> **Your instructions**:
Provide the count of lines below that include the word "const", without any accompanying remarks.

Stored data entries
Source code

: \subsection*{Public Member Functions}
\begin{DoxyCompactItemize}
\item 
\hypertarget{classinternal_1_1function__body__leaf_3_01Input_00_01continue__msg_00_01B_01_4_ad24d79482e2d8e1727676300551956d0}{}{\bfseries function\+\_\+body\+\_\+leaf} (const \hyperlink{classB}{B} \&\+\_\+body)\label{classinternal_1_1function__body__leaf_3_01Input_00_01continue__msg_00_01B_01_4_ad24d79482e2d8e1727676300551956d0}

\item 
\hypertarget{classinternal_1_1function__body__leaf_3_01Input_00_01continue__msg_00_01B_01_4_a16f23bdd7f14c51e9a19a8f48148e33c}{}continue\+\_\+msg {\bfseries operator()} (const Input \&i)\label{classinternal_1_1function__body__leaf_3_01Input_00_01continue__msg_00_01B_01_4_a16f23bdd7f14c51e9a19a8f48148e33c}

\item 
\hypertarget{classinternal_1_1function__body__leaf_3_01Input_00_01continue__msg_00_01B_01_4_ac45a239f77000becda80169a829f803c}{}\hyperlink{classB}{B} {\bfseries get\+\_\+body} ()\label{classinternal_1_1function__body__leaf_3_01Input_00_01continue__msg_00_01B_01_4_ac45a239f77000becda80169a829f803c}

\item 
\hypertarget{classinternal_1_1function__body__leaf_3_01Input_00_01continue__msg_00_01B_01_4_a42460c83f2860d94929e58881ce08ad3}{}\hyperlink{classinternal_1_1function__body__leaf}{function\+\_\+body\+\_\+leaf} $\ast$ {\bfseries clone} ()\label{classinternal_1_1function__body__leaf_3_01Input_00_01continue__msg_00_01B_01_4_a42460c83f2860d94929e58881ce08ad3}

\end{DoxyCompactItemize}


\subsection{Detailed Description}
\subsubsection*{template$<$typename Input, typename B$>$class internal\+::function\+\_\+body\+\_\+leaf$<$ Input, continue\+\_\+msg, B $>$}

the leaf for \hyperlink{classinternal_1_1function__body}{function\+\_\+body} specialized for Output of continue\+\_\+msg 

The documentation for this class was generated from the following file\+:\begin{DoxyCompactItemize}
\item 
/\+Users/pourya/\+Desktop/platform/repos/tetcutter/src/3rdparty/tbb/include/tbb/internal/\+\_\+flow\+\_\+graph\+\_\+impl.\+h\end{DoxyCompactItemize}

> **Result**:
2